ENTRIES SHOWN Start Marker

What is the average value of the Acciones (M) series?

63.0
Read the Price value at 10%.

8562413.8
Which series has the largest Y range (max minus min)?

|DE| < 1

ENTRIES SHOWN End Marker

**YOUR INSTRUCTIONS:** Rewrite the entries above, changing "series" to "line" and keeping everything else the same.

**EXPECTED ANSWER:**
What is the average value of the Acciones (M) line?

63.0
Read the Price value at 10%.

8562413.8
Which line has the largest Y range (max minus min)?

|DE| < 1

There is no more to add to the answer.